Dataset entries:

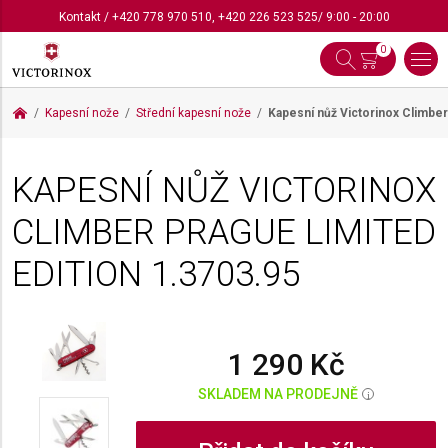
Kontakt
/
+420 778 970 510
,
+420 226 523 525
/ 9:00 - 20:00
0
Kapesní nože
Střední kapesní nože
Kapesní nůž Victorinox Climber
KAPESNÍ NŮŽ VICTORINOX
CLIMBER PRAGUE LIMITED
EDITION
1.3703.95
1 290 Kč
SKLADEM NA PRODEJNĚ
i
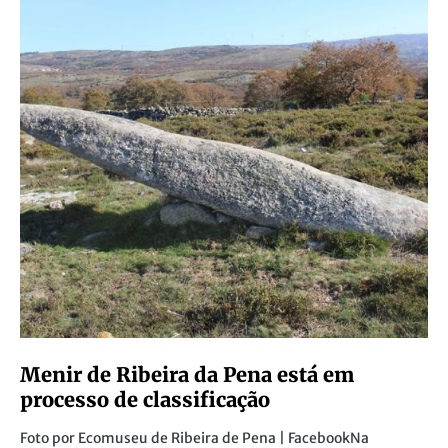
Menir de Ribeira da Pena está em
processo de classificação
Foto por Ecomuseu de Ribeira de Pena | FacebookNa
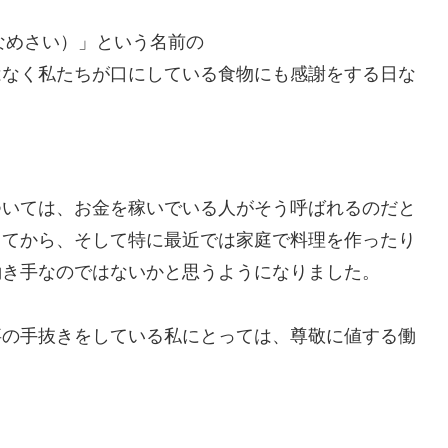
なめさい）」という名前の
はなく私たちが口にしている食物にも感謝をする日な
ついては、お金を稼いでいる人がそう呼ばれるのだと
ってから、そして特に最近では家庭で料理を作ったり
働き手なのではないかと思うようになりました。
事の手抜きをしている私にとっては、尊敬に値する働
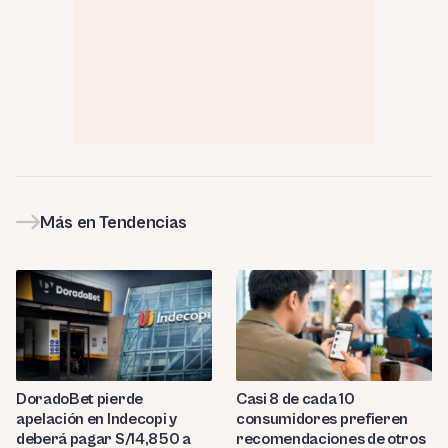
Más en Tendencias
DoradoBet pierde
Casi 8 de cada 10
apelación en Indecopi y
consumidores prefieren
deberá pagar S/14,850 a
recomendaciones de otros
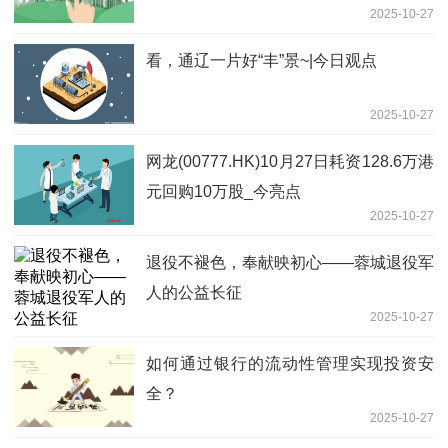
2025-10-27
看，通辽一片好“丰”景~|今日观点
2025-10-27
网龙(00777.HK)10月27日耗资128.6万港
元回购10万股_今亮点
2025-10-27
退役不褪色，奉献映初心——蓉城退役军
人的公益长征
2025-10-27
如何通过银行的流动性管理实现投资安
全？
2025-10-27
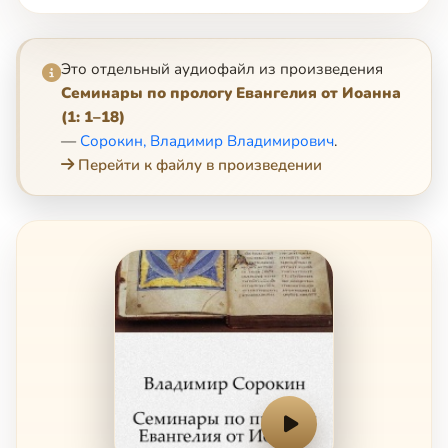
Это отдельный аудиофайл из произведения
Семинары по прологу Евангелия от Иоанна
(1: 1–18)
—
Сорокин, Владимир Владимирович
.
Перейти к файлу в произведении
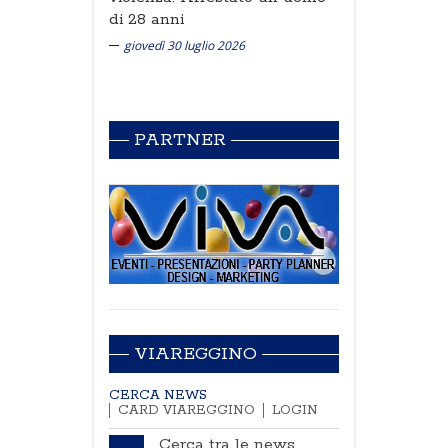
di 28 anni
giovedì 30 luglio 2026
PARTNER
VIAREGGINO
CERCA NEWS
CARD VIAREGGINO
LOGIN
Cerca tra le news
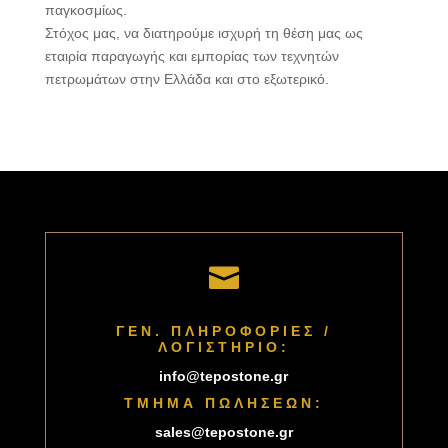
παγκοσμίως.
Στόχος μας, να διατηρούμε ισχυρή τη θέση μας ως
εταιρία παραγωγής και εμπορίας των τεχνητών
πετρωμάτων στην Ελλάδα και στο εξωτερικό.

ΓΕΝ. ΠΛΗΡΟΦΟΡΙΕΣ /
ΛΟΓΙΣΤΗΡΙΟ:
info@tepostone.gr
ΤΜΗΜΑ ΠΩΛΗΣΕΩΝ:
sales@tepostone.gr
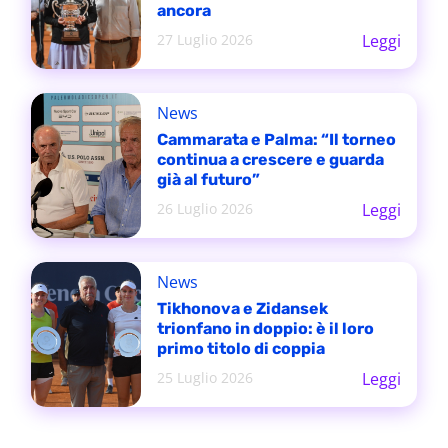
ancora
27 Luglio 2026
Leggi
News
Cammarata e Palma: “Il torneo
continua a crescere e guarda
già al futuro”
26 Luglio 2026
Leggi
News
Tikhonova e Zidansek
trionfano in doppio: è il loro
primo titolo di coppia
25 Luglio 2026
Leggi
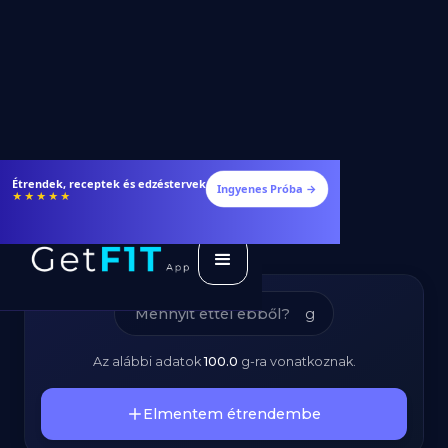
Marhacomb -
Étrendek, receptek és edzéstervek
Ingyenes Próba →
★★★★★
Kalóriatartalom és
Tápanyagok
g
Az alábbi adatok
100.0
g
-ra vonatkoznak.
Elmentem étrendembe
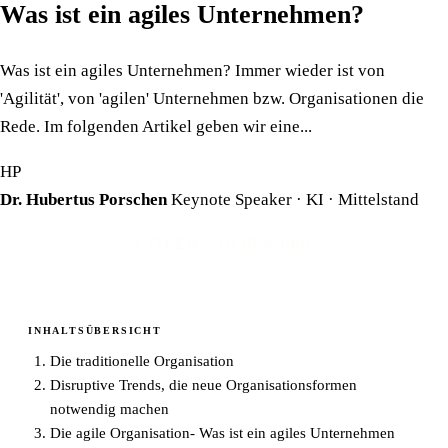
Was ist ein agiles Unternehmen?
Was ist ein agiles Unternehmen? Immer wieder ist von
'Agilität', von 'agilen' Unternehmen bzw. Organisationen die
Rede. Im folgenden Artikel geben wir eine...
HP
Dr. Hubertus Porschen
Keynote Speaker · KI · Mittelstand
COVER · 1920 × 800
INHALTSÜBERSICHT
Die traditionelle Organisation
Disruptive Trends, die neue Organisationsformen
notwendig machen
Die agile Organisation- Was ist ein agiles Unternehmen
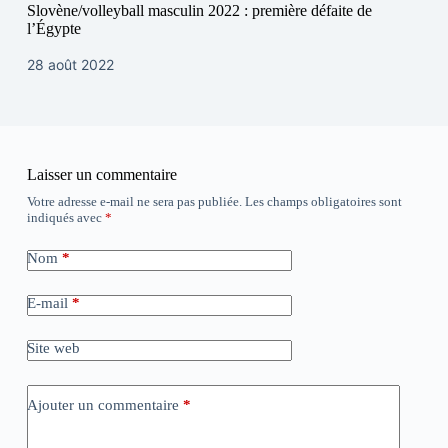
Slovène/volleyball masculin 2022 : première défaite de
l’Égypte
28 août 2022
Laisser un commentaire
Votre adresse e-mail ne sera pas publiée.
Les champs obligatoires sont
indiqués avec
*
Nom
*
E-mail
*
Site web
Ajouter un commentaire
*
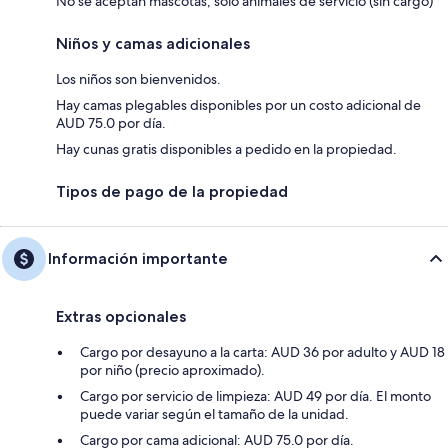
No se aceptan mascotas, solo animales de servicio (sin cargo)
Niños y camas adicionales
Los niños son bienvenidos.
Hay camas plegables disponibles por un costo adicional de
AUD 75.0 por día.
Hay cunas gratis disponibles a pedido en la propiedad.
Tipos de pago de la propiedad
Información importante
Extras opcionales
Cargo por desayuno a la carta: AUD 36 por adulto y AUD 18
por niño (precio aproximado).
Cargo por servicio de limpieza: AUD 49 por día. El monto
puede variar según el tamaño de la unidad.
Cargo por cama adicional: AUD 75.0 por día.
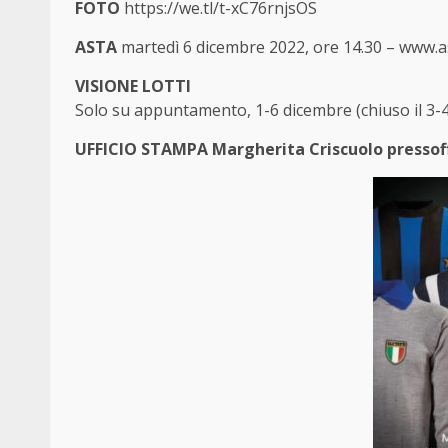
FOTO
https://we.tl/t-xC76rnjsOS
ASTA
martedì 6 dicembre 2022, ore 14.30 –
www.as
VISIONE LOTTI
Solo su appuntamento, 1-6 dicembre (chiuso il 3-4/
UFFICIO STAMPA Margherita Criscuolo
pressof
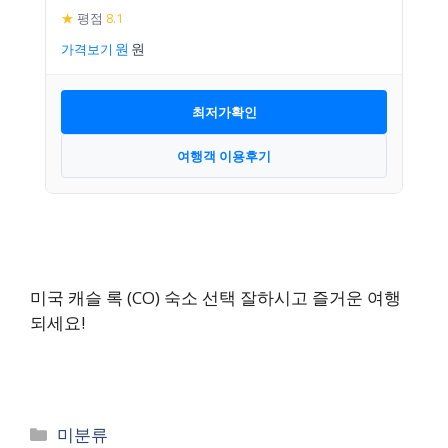
★
평점
8.1
가격보기
최저가확인
여행객 이용후기
미국 캐슬 록 (CO) 숙소 선택 잘하시고 즐거운 여행
되세요!
카
미분류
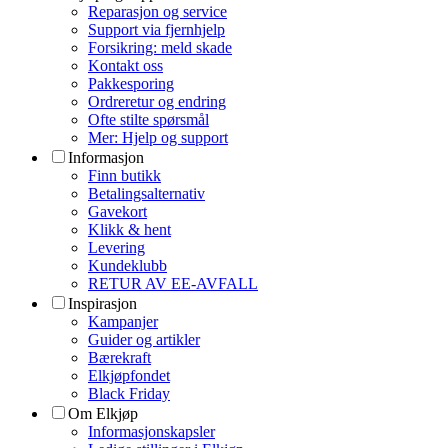
Reparasjon og service
Support via fjernhjelp
Forsikring: meld skade
Kontakt oss
Pakkesporing
Ordreretur og endring
Ofte stilte spørsmål
Mer: Hjelp og support
Informasjon
Finn butikk
Betalingsalternativ
Gavekort
Klikk & hent
Levering
Kundeklubb
RETUR AV EE-AVFALL
Inspirasjon
Kampanjer
Guider og artikler
Bærekraft
Elkjøpfondet
Black Friday
Om Elkjøp
Informasjonskapsler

Instruction: Once the line with "Kapesní nůž Victorinox Climber" has been found above, output that line and every later line exactly, stopping after the line with "ついては、お金を稼いでいる人がそう呼ばれるのだと", and omit the pictures.

Your response:
Kapesní nůž Victorinox Climber
KAPESNÍ NŮŽ VICTORINOX
CLIMBER PRAGUE LIMITED
EDITION
1.3703.95
1 290 Kč
SKLADEM NA PRODEJNĚ
i
Menir de Ribeira da Pena está em
processo de classificação
Foto por Ecomuseu de Ribeira de Pena | FacebookNa
なめさい）」という名前の
はなく私たちが口にしている食物にも感謝をする日な
ついては、お金を稼いでいる人がそう呼ばれるのだと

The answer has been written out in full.